European energy giant Eon is predicting a hefty downturn in profits during its fourth quarter of trading across its retail division.
In its nine-month update, the continent’s largest operator of energy networks revealed that easing gas prices compared to last year would be felt in the company’s coffers.
The company serves over five million customers in the UK through its domestic offering.
“In recent months, we have implemented price reductions for millions of our electricity and gas customers,” Eon finance chief Marc Spieker explained.
“We expect the passthrough of lower wholesale prices and other effects to have a significant negative impact on our earnings in the Customer Solutions business in the fourth quarter.”

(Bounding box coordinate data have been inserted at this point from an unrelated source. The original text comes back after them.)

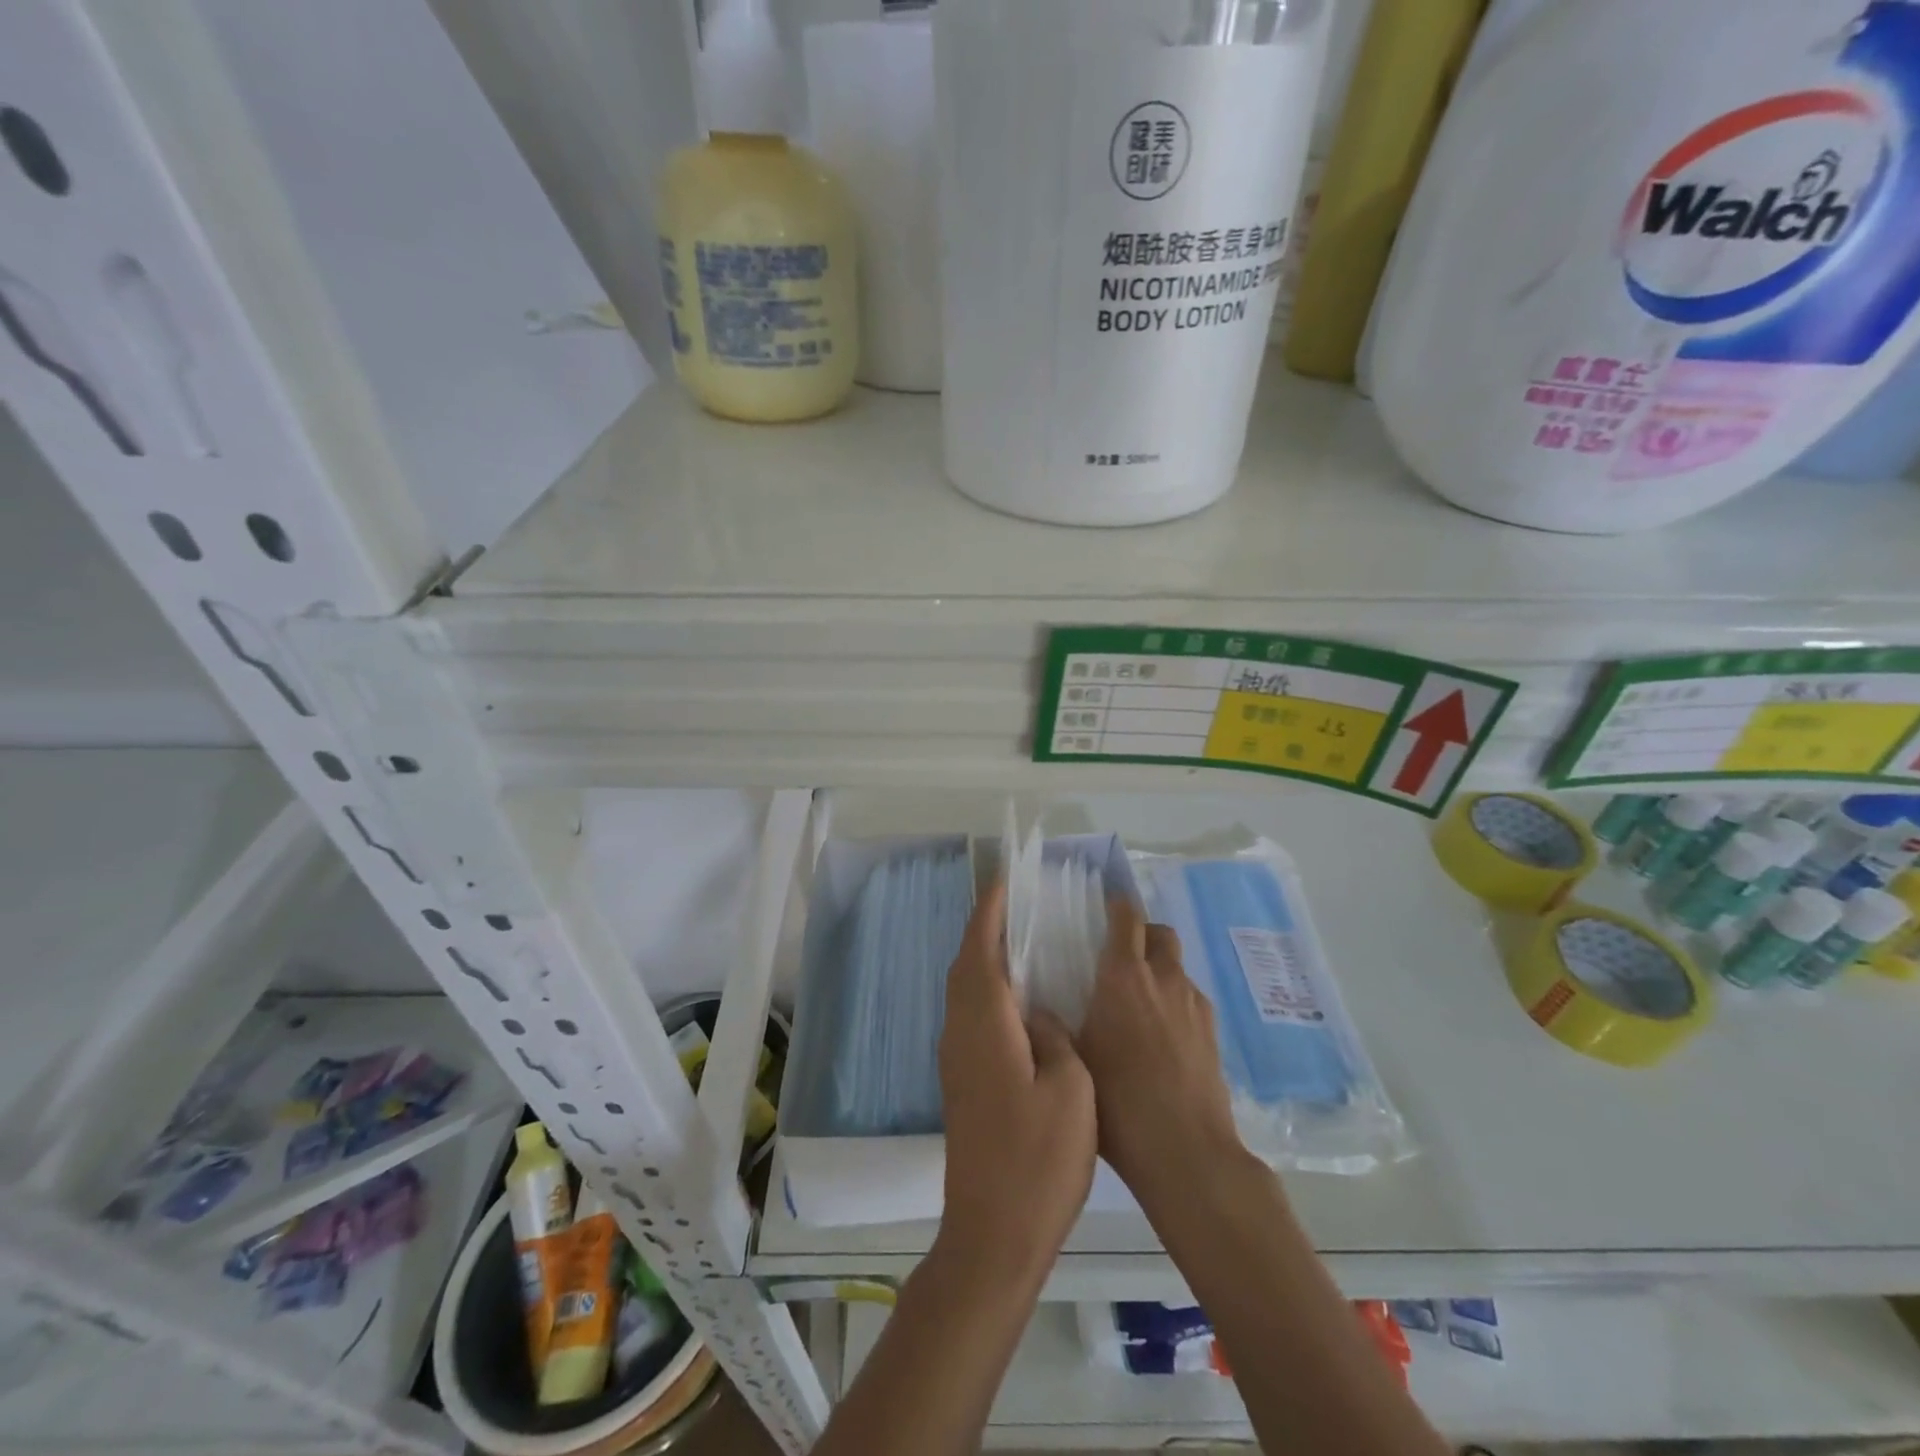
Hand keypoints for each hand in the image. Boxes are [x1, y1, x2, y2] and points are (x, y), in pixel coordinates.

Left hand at [938, 881, 1096, 1282]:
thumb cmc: (1038, 1158)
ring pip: (966, 993)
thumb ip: (1054, 1038)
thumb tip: (1039, 1017)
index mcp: (984, 1024)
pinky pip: (973, 1017)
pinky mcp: (963, 1083)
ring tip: (1023, 945)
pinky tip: (1021, 1005)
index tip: (1004, 882)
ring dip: (986, 961)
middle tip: (1018, 907)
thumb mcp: (1070, 1089)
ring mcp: (957, 1060)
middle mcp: (961, 1032)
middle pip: (967, 967)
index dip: (990, 913)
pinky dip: (990, 993)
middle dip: (986, 931)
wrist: (994, 1233)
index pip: (980, 950)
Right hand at [1077, 899, 1245, 1214]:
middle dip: (1142, 935)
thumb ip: (1060, 1023)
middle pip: (1160, 933)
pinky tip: (1161, 1040)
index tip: (1102, 909)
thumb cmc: (1118, 1101)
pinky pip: (1190, 1000)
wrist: (1185, 1151)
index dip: (1116, 906)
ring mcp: (1194, 1005)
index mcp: (1123, 976)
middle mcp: (1163, 978)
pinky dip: (1174, 1004)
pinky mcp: (1213, 1032)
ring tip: (1138, 1006)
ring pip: (1176, 968)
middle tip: (1119, 959)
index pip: (1126, 917)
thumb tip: (1042, 1007)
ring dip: (1158, 971)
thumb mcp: (1074, 1057)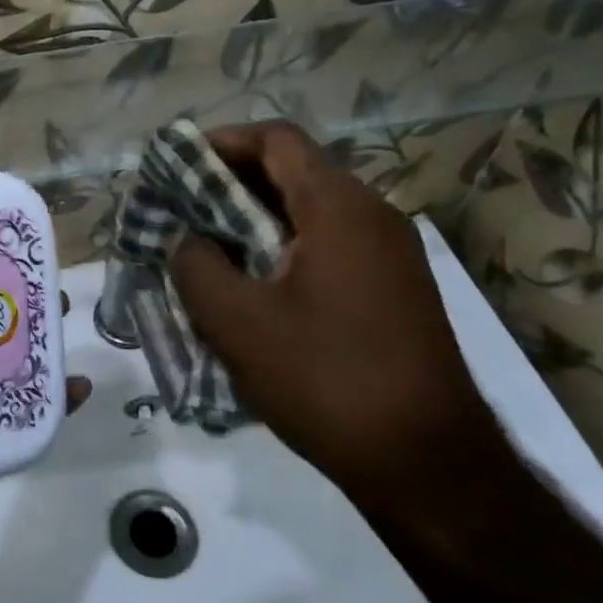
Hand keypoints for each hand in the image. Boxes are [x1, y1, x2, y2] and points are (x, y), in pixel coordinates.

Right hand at [168, 122, 514, 533]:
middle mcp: (373, 216)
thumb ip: (195, 265)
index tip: (175, 166)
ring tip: (206, 252)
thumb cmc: (325, 379)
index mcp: (338, 208)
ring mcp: (391, 254)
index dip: (220, 141)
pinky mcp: (395, 290)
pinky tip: (251, 289)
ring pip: (309, 212)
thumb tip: (188, 241)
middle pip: (293, 172)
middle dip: (229, 184)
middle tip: (180, 212)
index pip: (276, 139)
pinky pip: (328, 246)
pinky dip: (281, 249)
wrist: (426, 463)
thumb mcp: (235, 321)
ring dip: (253, 221)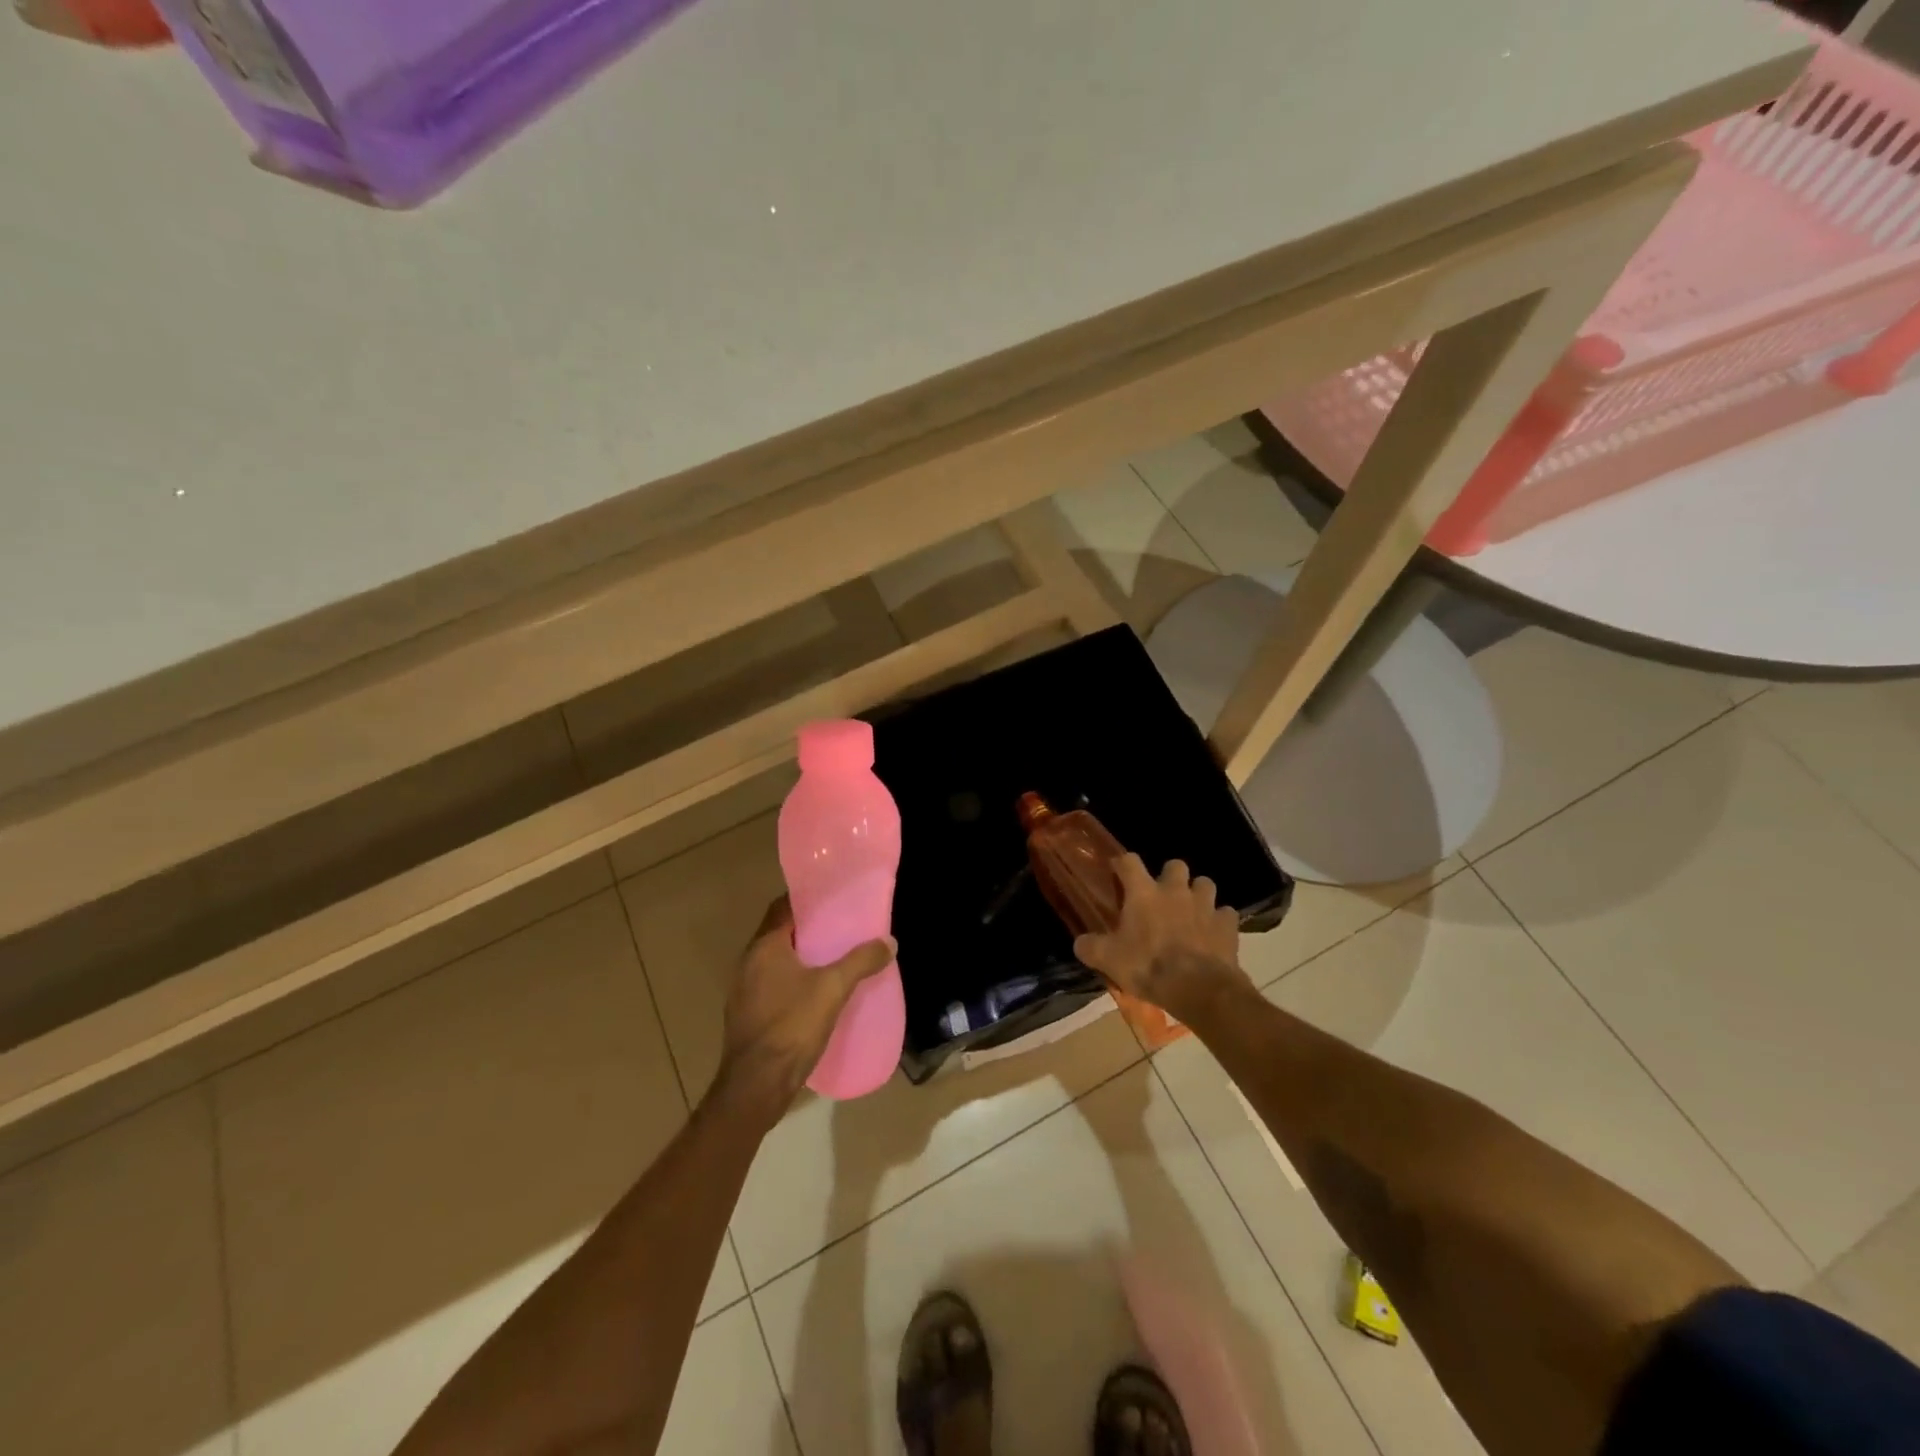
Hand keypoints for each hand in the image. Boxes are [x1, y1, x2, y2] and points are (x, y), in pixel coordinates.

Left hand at [714, 897, 895, 1117]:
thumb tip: (889, 942)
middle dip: (809, 929)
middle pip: (780, 934)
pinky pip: (772, 986)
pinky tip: (816, 994)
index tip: (832, 899)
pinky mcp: (747, 1016)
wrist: (756, 1086)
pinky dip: (793, 982)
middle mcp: (748, 962)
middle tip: (841, 928)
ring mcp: (744, 991)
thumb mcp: (833, 989)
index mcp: (765, 947)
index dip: (807, 900)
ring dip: (801, 958)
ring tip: (834, 959)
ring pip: (776, 962)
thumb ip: (861, 961)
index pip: (783, 908)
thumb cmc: (792, 1026)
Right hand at [1073, 855, 1244, 1015]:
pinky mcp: (1227, 924)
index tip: (1119, 872)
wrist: (1199, 989)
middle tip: (1162, 896)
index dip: (1123, 864)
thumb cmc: (1148, 967)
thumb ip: (1090, 947)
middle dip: (1170, 876)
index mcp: (1143, 893)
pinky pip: (1225, 913)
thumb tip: (1079, 943)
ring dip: (1197, 894)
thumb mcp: (1109, 961)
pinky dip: (1219, 920)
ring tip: (1191, 911)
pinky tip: (1213, 933)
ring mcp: (1205, 905)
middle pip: (1175, 864)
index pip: (1130, 861)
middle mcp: (1175, 890)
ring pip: (1205, 883)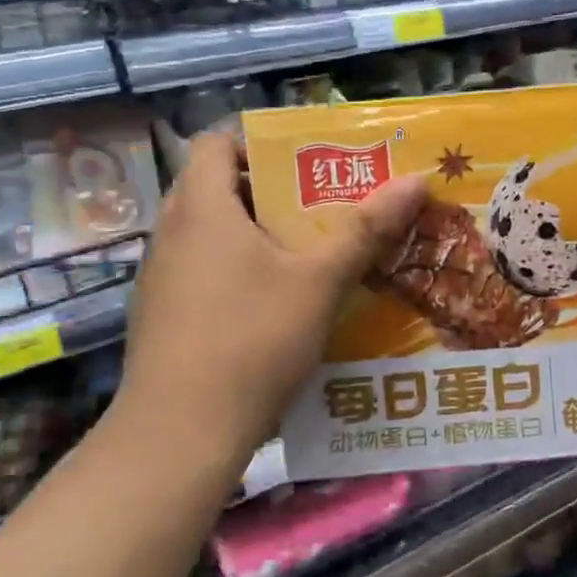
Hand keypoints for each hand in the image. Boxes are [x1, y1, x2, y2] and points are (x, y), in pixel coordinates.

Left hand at [112, 132, 426, 462]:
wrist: (179, 434)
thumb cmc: (252, 339)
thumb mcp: (321, 281)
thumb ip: (367, 228)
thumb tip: (416, 180)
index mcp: (202, 207)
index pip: (214, 142)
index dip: (257, 143)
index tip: (304, 165)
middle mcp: (170, 232)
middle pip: (217, 187)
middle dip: (271, 192)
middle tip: (322, 207)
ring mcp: (160, 277)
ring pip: (210, 233)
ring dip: (256, 235)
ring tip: (308, 254)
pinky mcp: (160, 315)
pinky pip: (201, 271)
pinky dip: (236, 271)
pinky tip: (274, 306)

Nevertheless, the company has posted a 27 per cent increase in pre-tax profits over nine months of trading to £6.8bn (€7.8bn).
Net earnings also rose 38 per cent to £2.5bn (€2.9bn).
Eon kept its outlook for the full year, expecting pre-tax profits of £7.5bn (€8.6bn) and £7.7bn (€8.8bn) and between £2.3bn (€2.7bn) and £2.5bn (€2.9bn).
Meanwhile, Eon also hiked its annual investment target £260m (€300m) to £5.3bn (€6.1bn)
This represents a rise of around 40 percent on a year by year basis – with Eon committing £2.6bn (€3bn) to boosting its network infrastructure over the past nine months.
It argues that expansion of distribution networks must be synchronised with the expansion of renewable energy
It has also called for the investment climate to be sustained for renewable projects.
Spieker said: “We are ready to increase our investments further in the coming years, provided there is an investment environment with a reasonable return. This is in line with our social responsibility to drive decarbonization in Europe and further accelerate the energy transition.”